━━ Data supplied ━━

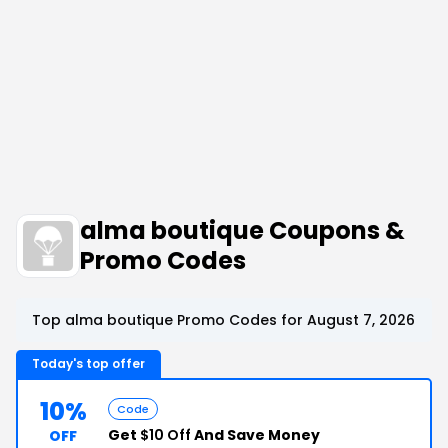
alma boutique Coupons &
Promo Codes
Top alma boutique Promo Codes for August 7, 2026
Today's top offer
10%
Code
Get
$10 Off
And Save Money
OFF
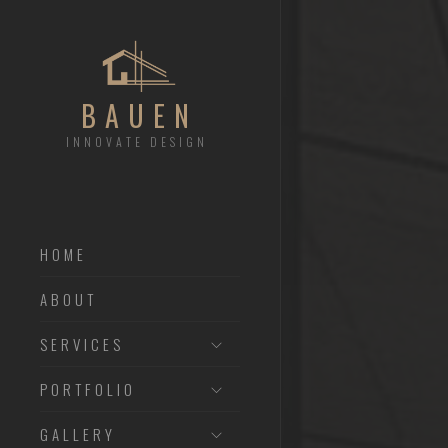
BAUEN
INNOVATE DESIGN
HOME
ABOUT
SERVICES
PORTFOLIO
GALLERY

━━━
━━ Data supplied ━━

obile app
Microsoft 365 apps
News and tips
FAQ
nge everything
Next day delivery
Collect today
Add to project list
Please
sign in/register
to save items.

━━━
━━ Data supplied ━━

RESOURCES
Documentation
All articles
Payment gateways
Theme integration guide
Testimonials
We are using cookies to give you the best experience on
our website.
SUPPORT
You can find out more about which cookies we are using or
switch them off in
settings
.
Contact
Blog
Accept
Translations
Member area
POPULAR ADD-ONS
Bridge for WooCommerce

━━━

(Task description)
Identify every line of the data above that contains the word "cookies" and copy each of those lines in full. The match is case-sensitive.

(Reply)
We are using cookies to give you the best experience on
You can find out more about which cookies we are using or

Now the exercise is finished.